▶ _Task statement_: Pull out every line of the material below that contains the string "what", copying each one in full.

*** Opening of Record set ***

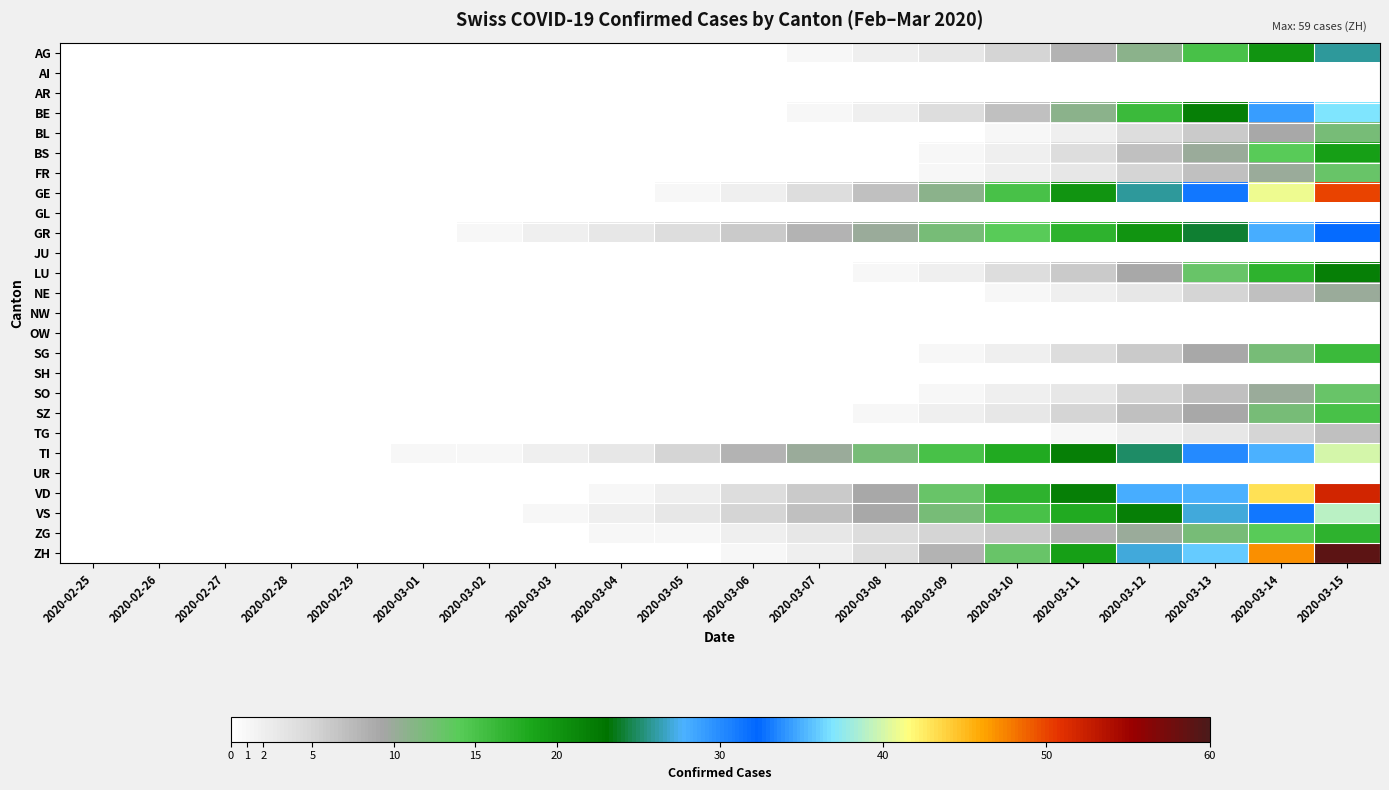

Reading left to right, what are all the values shown in this chart?

AG: 2020-02-25=0	2020-02-26=0	2020-02-27=0	2020-02-28=0	2020-02-29=0	2020-03-01=0	2020-03-02=0	2020-03-03=0	2020-03-04=0	2020-03-05=0	2020-03-06=0	2020-03-07=1	2020-03-08=2	2020-03-09=3	2020-03-10=5	2020-03-11=8	2020-03-12=11	2020-03-13=15	2020-03-14=20	2020-03-15=26
AI: 2020-02-25=0	2020-02-26=0	2020-02-27=0	2020-02-28=0	2020-02-29=0	2020-03-01=0	2020-03-02=0	2020-03-03=0	2020-03-04=0	2020-03-05=0	2020-03-06=0	2020-03-07=0	2020-03-08=0	2020-03-09=0	2020-03-10=0	2020-03-11=0	2020-03-12=0	2020-03-13=0	2020-03-14=0	2020-03-15=0
AR: 2020-02-25=0	2020-02-26=0	2020-02-27=0	2020-02-28=0	2020-02-29=0	2020-03-01=0	2020-03-02=0	2020-03-03=0	2020-03-04=0	2020-03-05=0	2020-03-06=0	2020-03-07=0	2020-03-08=0	2020-03-09=0	2020-03-10=0	2020-03-11=0	2020-03-12=0	2020-03-13=0	2020-03-14=0	2020-03-15=0
BE: 2020-02-25=0	2020-02-26=0	2020-02-27=0	2020-02-28=0	2020-02-29=0	2020-03-01=0	2020-03-02=0	2020-03-03=0	2020-03-04=0	2020-03-05=0	2020-03-06=0	2020-03-07=1	2020-03-08=2	2020-03-09=4	2020-03-10=7	2020-03-11=11	2020-03-12=16	2020-03-13=22	2020-03-14=29	2020-03-15=37
BL: 2020-02-25=0	2020-02-26=0	2020-02-27=0	2020-02-28=0	2020-02-29=0	2020-03-01=0	2020-03-02=0	2020-03-03=0	2020-03-04=0	2020-03-05=0	2020-03-06=0	2020-03-07=0	2020-03-08=0	2020-03-09=0	2020-03-10=1	2020-03-11=2	2020-03-12=4	2020-03-13=6	2020-03-14=9	2020-03-15=12
BS: 2020-02-25=0	2020-02-26=0	2020-02-27=0	2020-02-28=0	2020-02-29=0	2020-03-01=0	2020-03-02=0	2020-03-03=0	2020-03-04=0	2020-03-05=0	2020-03-06=0	2020-03-07=0	2020-03-08=0	2020-03-09=1	2020-03-10=2	2020-03-11=4	2020-03-12=7	2020-03-13=10	2020-03-14=14	2020-03-15=19
FR: 2020-02-25=0	2020-02-26=0	2020-02-27=0	2020-02-28=0	2020-02-29=0	2020-03-01=0	2020-03-02=0	2020-03-03=0	2020-03-04=0	2020-03-05=0	2020-03-06=0	2020-03-07=0	2020-03-08=0	2020-03-09=1	2020-03-10=2	2020-03-11=3	2020-03-12=5	2020-03-13=7	2020-03-14=10	2020-03-15=13
GE: 2020-02-25=0	2020-02-26=0	2020-02-27=0	2020-02-28=0	2020-02-29=0	2020-03-01=0	2020-03-02=0	2020-03-03=0	2020-03-04=0	2020-03-05=1	2020-03-06=2	2020-03-07=4	2020-03-08=7	2020-03-09=11	2020-03-10=15	2020-03-11=20	2020-03-12=26	2020-03-13=33	2020-03-14=41	2020-03-15=50
GL: 2020-02-25=0	2020-02-26=0	2020-02-27=0	2020-02-28=0	2020-02-29=0	2020-03-01=0	2020-03-02=0	2020-03-03=0	2020-03-04=0	2020-03-05=0	2020-03-06=0	2020-03-07=0	2020-03-08=0	2020-03-09=0	2020-03-10=0	2020-03-11=0	2020-03-12=0	2020-03-13=0	2020-03-14=0	2020-03-15=0
GR: 2020-02-25=0	2020-02-26=0	2020-02-27=0	2020-02-28=0	2020-02-29=0	2020-03-01=0	2020-03-02=1	2020-03-03=2	2020-03-04=3	2020-03-05=4	2020-03-06=6	2020-03-07=8	2020-03-08=10	2020-03-09=12	2020-03-10=14	2020-03-11=17	2020-03-12=20	2020-03-13=24	2020-03-14=28	2020-03-15=32
JU: 2020-02-25=0	2020-02-26=0	2020-02-27=0	2020-02-28=0	2020-02-29=0	2020-03-01=0	2020-03-02=0	2020-03-03=0	2020-03-04=0	2020-03-05=0	2020-03-06=0	2020-03-07=0	2020-03-08=0	2020-03-09=0	2020-03-10=0	2020-03-11=0	2020-03-12=0	2020-03-13=0	2020-03-14=0	2020-03-15=0
LU: 2020-02-25=0	2020-02-26=0	2020-02-27=0	2020-02-28=0	2020-02-29=0	2020-03-01=0	2020-03-02=0	2020-03-03=0	2020-03-04=0	2020-03-05=0	2020-03-06=0	2020-03-07=0	2020-03-08=1	2020-03-09=2	2020-03-10=4	2020-03-11=6	2020-03-12=9	2020-03-13=13	2020-03-14=17	2020-03-15=22
NE: 2020-02-25=0	2020-02-26=0	2020-02-27=0	2020-02-28=0	2020-02-29=0	2020-03-01=0	2020-03-02=0	2020-03-03=0	2020-03-04=0	2020-03-05=0	2020-03-06=0	2020-03-07=0	2020-03-08=0	2020-03-09=0	2020-03-10=1	2020-03-11=2	2020-03-12=3	2020-03-13=5	2020-03-14=7	2020-03-15=10
NW: 2020-02-25=0	2020-02-26=0	2020-02-27=0	2020-02-28=0	2020-02-29=0	2020-03-01=0	2020-03-02=0	2020-03-03=0	2020-03-04=0	2020-03-05=0	2020-03-06=0	2020-03-07=0	2020-03-08=0	2020-03-09=0	2020-03-10=0	2020-03-11=0	2020-03-12=0	2020-03-13=0	2020-03-14=0	2020-03-15=0
OW: 2020-02-25=0	2020-02-26=0	2020-02-27=0	2020-02-28=0	2020-02-29=0	2020-03-01=0	2020-03-02=0	2020-03-03=0	2020-03-04=0	2020-03-05=0	2020-03-06=0	2020-03-07=0	2020-03-08=0	2020-03-09=0	2020-03-10=0	2020-03-11=0	2020-03-12=0	2020-03-13=0	2020-03-14=0	2020-03-15=0
SG: 2020-02-25=0	2020-02-26=0	2020-02-27=0	2020-02-28=0	2020-02-29=0	2020-03-01=0	2020-03-02=0	2020-03-03=0	2020-03-04=0	2020-03-05=0	2020-03-06=0	2020-03-07=0	2020-03-08=0	2020-03-09=1	2020-03-10=2	2020-03-11=4	2020-03-12=6	2020-03-13=9	2020-03-14=12	2020-03-15=16
SH: 2020-02-25=0	2020-02-26=0	2020-02-27=0	2020-02-28=0	2020-02-29=0	2020-03-01=0	2020-03-02=0	2020-03-03=0	2020-03-04=0	2020-03-05=0	2020-03-06=0	2020-03-07=0	2020-03-08=0	2020-03-09=0	2020-03-10=0	2020-03-11=0	2020-03-12=0	2020-03-13=0	2020-03-14=0	2020-03-15=0
SO: 2020-02-25=0	2020-02-26=0	2020-02-27=0	2020-02-28=0	2020-02-29=0	2020-03-01=0	2020-03-02=0	2020-03-03=0	2020-03-04=0	2020-03-05=0	2020-03-06=0	2020-03-07=0	2020-03-08=0	2020-03-09=1	2020-03-10=2	2020-03-11=3	2020-03-12=5	2020-03-13=7	2020-03-14=10	2020-03-15=13
SZ: 2020-02-25=0	2020-02-26=0	2020-02-27=0	2020-02-28=0	2020-02-29=0	2020-03-01=0	2020-03-02=0	2020-03-03=0	2020-03-04=0	2020-03-05=0	2020-03-06=0	2020-03-07=0	2020-03-08=1	2020-03-09=2	2020-03-10=3	2020-03-11=5	2020-03-12=7	2020-03-13=9	2020-03-14=12	2020-03-15=15
TG: 2020-02-25=0	2020-02-26=0	2020-02-27=0	2020-02-28=0	2020-02-29=0	2020-03-01=0	2020-03-02=0	2020-03-03=0	2020-03-04=0	2020-03-05=0	2020-03-06=0	2020-03-07=0	2020-03-08=0	2020-03-09=0	2020-03-10=0	2020-03-11=1	2020-03-12=2	2020-03-13=3	2020-03-14=5	2020-03-15=7
TI: 2020-02-25=0	2020-02-26=0	2020-02-27=0	2020-02-28=0	2020-02-29=0	2020-03-01=1	2020-03-02=1	2020-03-03=2	2020-03-04=3	2020-03-05=5	2020-03-06=8	2020-03-07=10	2020-03-08=12	2020-03-09=15	2020-03-10=18	2020-03-11=22	2020-03-12=25	2020-03-13=30	2020-03-14=35	2020-03-15=40
UR: 2020-02-25=0	2020-02-26=0	2020-02-27=0	2020-02-28=0	2020-02-29=0	2020-03-01=0	2020-03-02=0	2020-03-03=0	2020-03-04=0	2020-03-05=0	2020-03-06=0	2020-03-07=0	2020-03-08=0	2020-03-09=0	2020-03-10=0	2020-03-11=0	2020-03-12=0	2020-03-13=0	2020-03-14=0	2020-03-15=0
VD: 2020-02-25=0	2020-02-26=0	2020-02-27=0	2020-02-28=0	2020-02-29=0	2020-03-01=0	2020-03-02=0	2020-03-03=0	2020-03-04=1	2020-03-05=2	2020-03-06=4	2020-03-07=6	2020-03-08=9	2020-03-09=13	2020-03-10=17	2020-03-11=22	2020-03-12=28	2020-03-13=35	2020-03-14=43	2020-03-15=52
VS: 2020-02-25=0	2020-02-26=0	2020-02-27=0	2020-02-28=0	2020-02-29=0	2020-03-01=0	2020-03-02=0	2020-03-03=1	2020-03-04=2	2020-03-05=3	2020-03-06=5	2020-03-07=7	2020-03-08=9	2020-03-09=12	2020-03-10=15	2020-03-11=18	2020-03-12=22	2020-03-13=27	2020-03-14=33	2020-03-15=39
ZG: 2020-02-25=0	2020-02-26=0	2020-02-27=0	2020-02-28=0	2020-02-29=0	2020-03-01=0	2020-03-02=0	2020-03-03=0	2020-03-04=1	2020-03-05=1	2020-03-06=2	2020-03-07=3	2020-03-08=4	2020-03-09=5	2020-03-10=6	2020-03-11=8	2020-03-12=10	2020-03-13=12	2020-03-14=14	2020-03-15=17
ZH: 2020-02-25=0	2020-02-26=0	2020-02-27=0	2020-02-28=0	2020-02-29=0	2020-03-01=0	2020-03-02=0	2020-03-03=0	2020-03-04=0	2020-03-05=0	2020-03-06=1	2020-03-07=2	2020-03-08=4	2020-03-09=8	2020-03-10=13	2020-03-11=19	2020-03-12=27	2020-03-13=36	2020-03-14=47	2020-03-15=59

*** Close of Record set ***

▶ _Final answer_:
Reading left to right, what are all the values shown in this chart?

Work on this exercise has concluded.